The enzymatic digests of influenza proteins were dried, dissolved in 0.2% FA, and analyzed by data dependent LC MS/MS on an Orbitrap Fusion (Thermo Fisher Scientific Inc., Watham, MA) coupled with an Acquity ultra-performance liquid chromatography M-class system (Waters, Milford, MA). Peptides were trapped for 3 min at a flow rate of 5 µL min−1 of solvent A (0.1% FA in water) on a NanoEase M/Z symmetry C18 trap column (180 µm × 2 cm, 5 µm, 100 Å), followed by separation with either a NanoEase M/Z HSS C18 T3 column (75 µm × 15 cm, 1.8 µm, 100 Å) or a peptide BEH C18 column (75 µm × 10 cm, 1.7 µm, 130 Å) at 250 nL min−1 using a linear gradient of 10–30% solvent B (0.1% FA in acetonitrile) over 65 min. MS survey scans were acquired by the Orbitrap at a resolution of 120,000 at the mass range of m/z 350 to 1800 at the positive ionization mode. MS/MS measurements were carried out on multiply charged ions of peptides using the ion-trap and helium gas at low-energy collision-induced dissociation (CID), normalized collision energies of 27%. Dynamic exclusion was enabled for a period of 30 s.

Identification of glycated peptides of influenza proteins

Influenza proteome databases were created using protein sequences downloaded from the Global Initiative on Sharing All Influenza Data (GISAID) EpiFlu database (https://www.gisaid.org). Raw LC MS/MS data and the converted mascot generic format (mgf) files using Proteome Discoverer (Thermo Fisher Scientific Inc.) were used to search for glycated peptides by Byonic (version 3.6.0, Protein Metrics Inc.) and Mascot (version 2.7.0, Matrix Science) software. To simplify data interpretation, search parameters were set to the enzymatic cleavage specificity sites of trypsin at lysine and arginine, endoproteinase Glu-C at aspartic acid and glutamic acid, chymotrypsin at phenylalanine, tryptophan, tyrosine and leucine. The maximum missed cleavage of enzymes was set to 3. Deamidation of asparagine or glutamine (+ 0.9840 Da) and the glycation of lysine and arginine (+ 162.0528 Da) were considered for variable modifications. Carbamidomethylation (+ 57.0215 Da) of cysteine was set to the fixed modification. Mass tolerances were set to 10 ppm for Orbitrap MS ions, and 0.8 Da for CID ion-trap MS/MS fragments. The significance threshold of peptide identifications was chosen to be p < 0.05 for Mascot search. A false discovery rate (FDR) was set to 1% for Byonic in peptide assignments. The identified glycated peptides were carefully examined by Xcalibur software (version 4.1.50, Thermo Fisher Scientific Inc.) and validated by manual inspection of mass spectra based on the predicted MS/MS peptide fragments and the high mass accuracy (~ 1 ppm) of MS measurements.

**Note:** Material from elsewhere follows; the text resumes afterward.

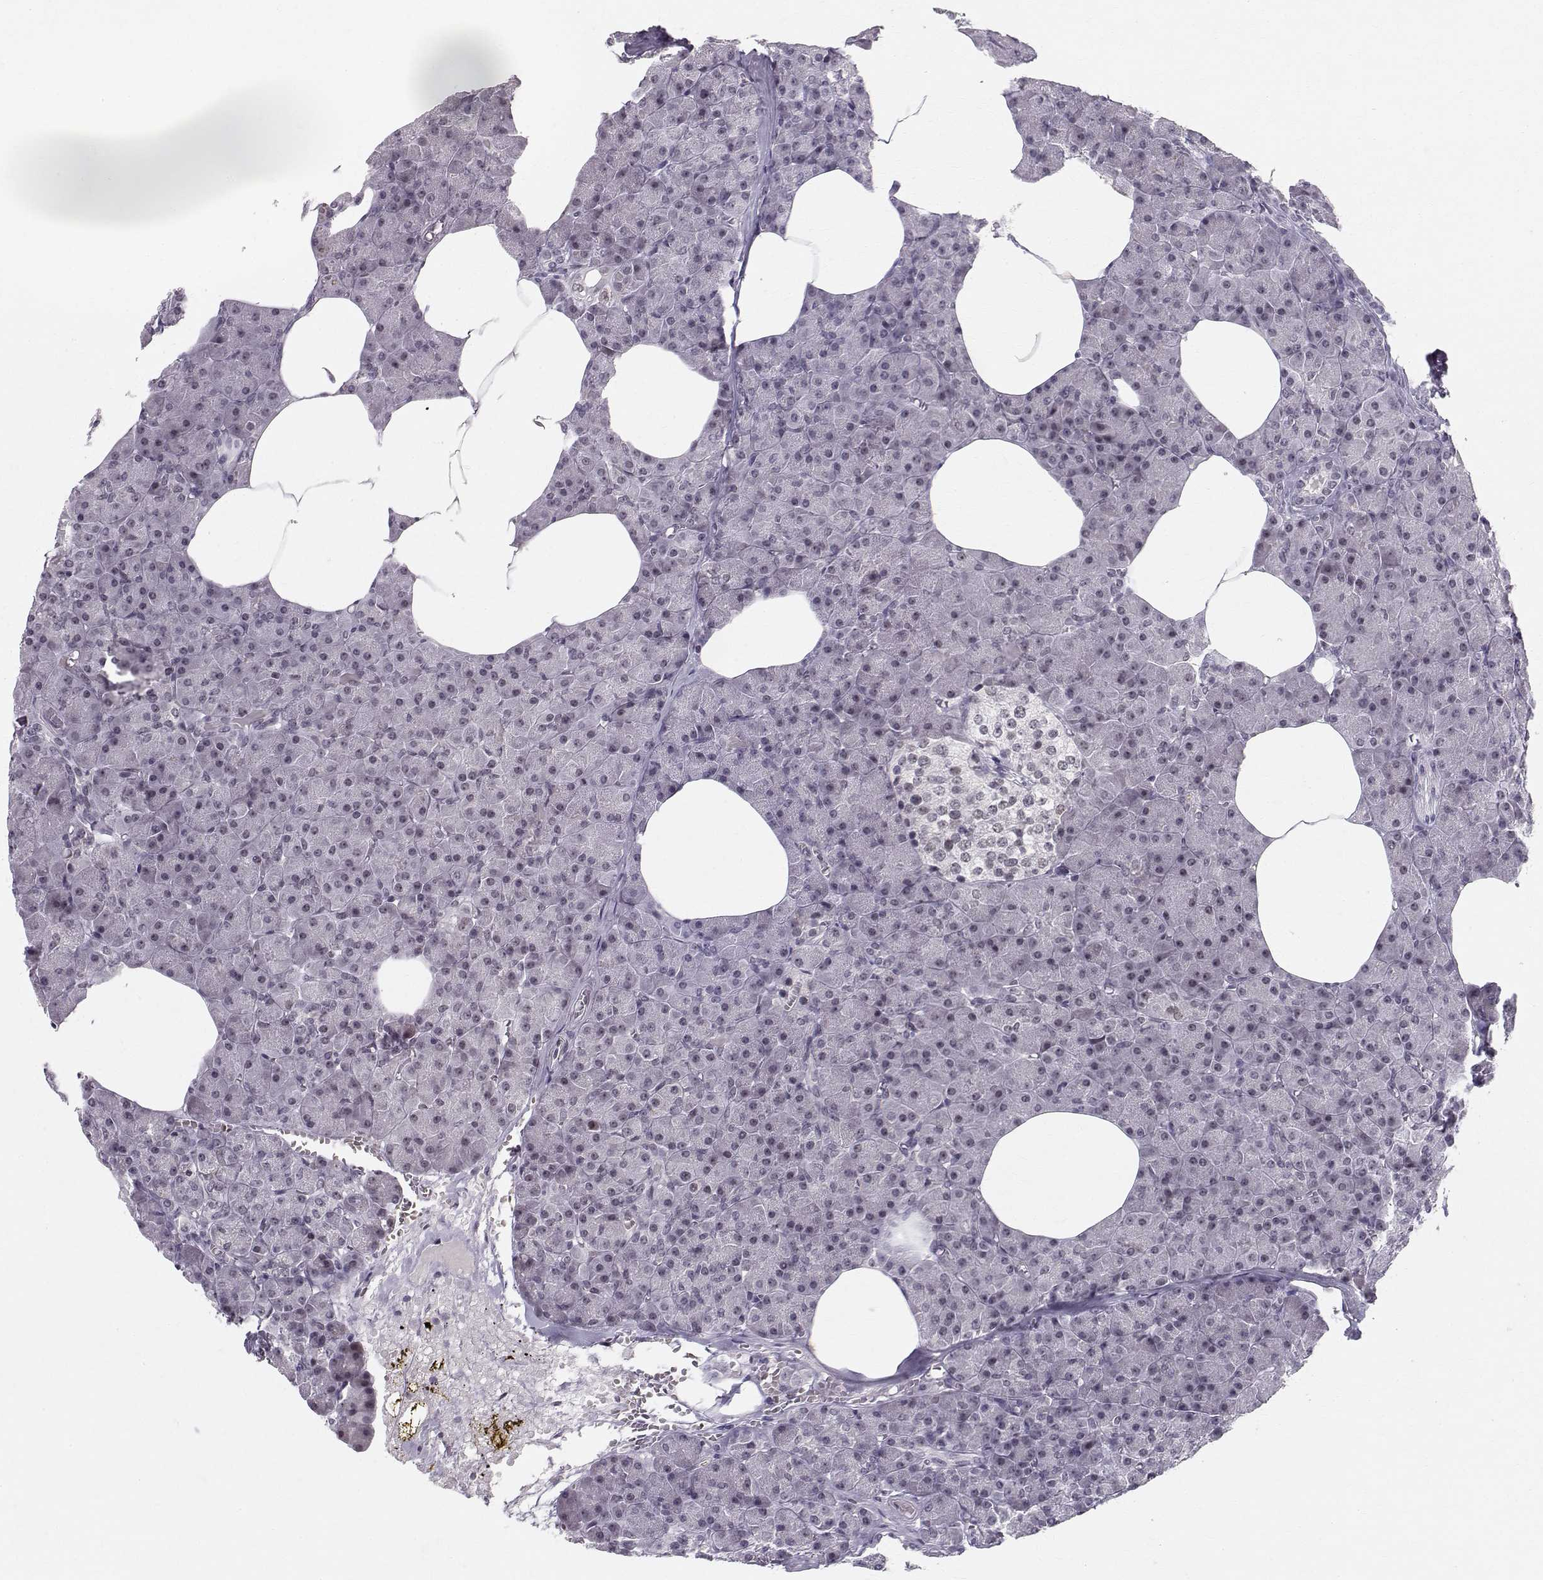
{"staining": {"intensity": "negative", "quantity": "none", "location": "none"}, "tissue": "pancreas", "cell_type": "Exocrine glandular cells", "image_type": "normal", "snomed": [{"axis": "morphology", "description": "Normal tissue, NOS"}, {"axis": "topography", "description": "Pancreas"}], "caption": "The micrograph exhibits no significant positivity in exocrine glandular cells of pancreas.", "gene": "RPP38", "patient": {"sex": "female", "age": 45}}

Topological analysis of lysine glycation of influenza proteins

Structural modeling of proteins in the influenza A/Brisbane/10/2010 was built using Phyre2 server (http://www.sbg.bio.ic.ac.uk/phyre2/) with 100% confidence, and confirmed using AlphaFold (https://alphafold.ebi.ac.uk). Templates of M1, HA and NA were adopted based on the cryo-EM and 3D crystal structures of H1N1 2009 pandemic influenza virus in the Protein Data Bank (PDB) with the accession numbers of 7JM3, 5K9O and 4B7Q, respectively31,53,54. The topological location of lysine glycation in the protein structures was analyzed using UCSF Chimera 1.15 (https://www.cgl.ucsf.edu/chimera/).

Statistical analysis of glycated lysine sites

Sequence logos were generated by pLogo algorithm (https://plogo.uconn.edu/) using a sequence window of 15 amino acid residues surrounding glycation sites. Since the identified glycation sites were restricted to proteins M1, HA and NA, full sequences of the three influenza proteins were used as the background for statistical analysis. The glycation site distribution plot was generated using ggplot in R (version 4.2.2) and the density was calculated using R package ggridges.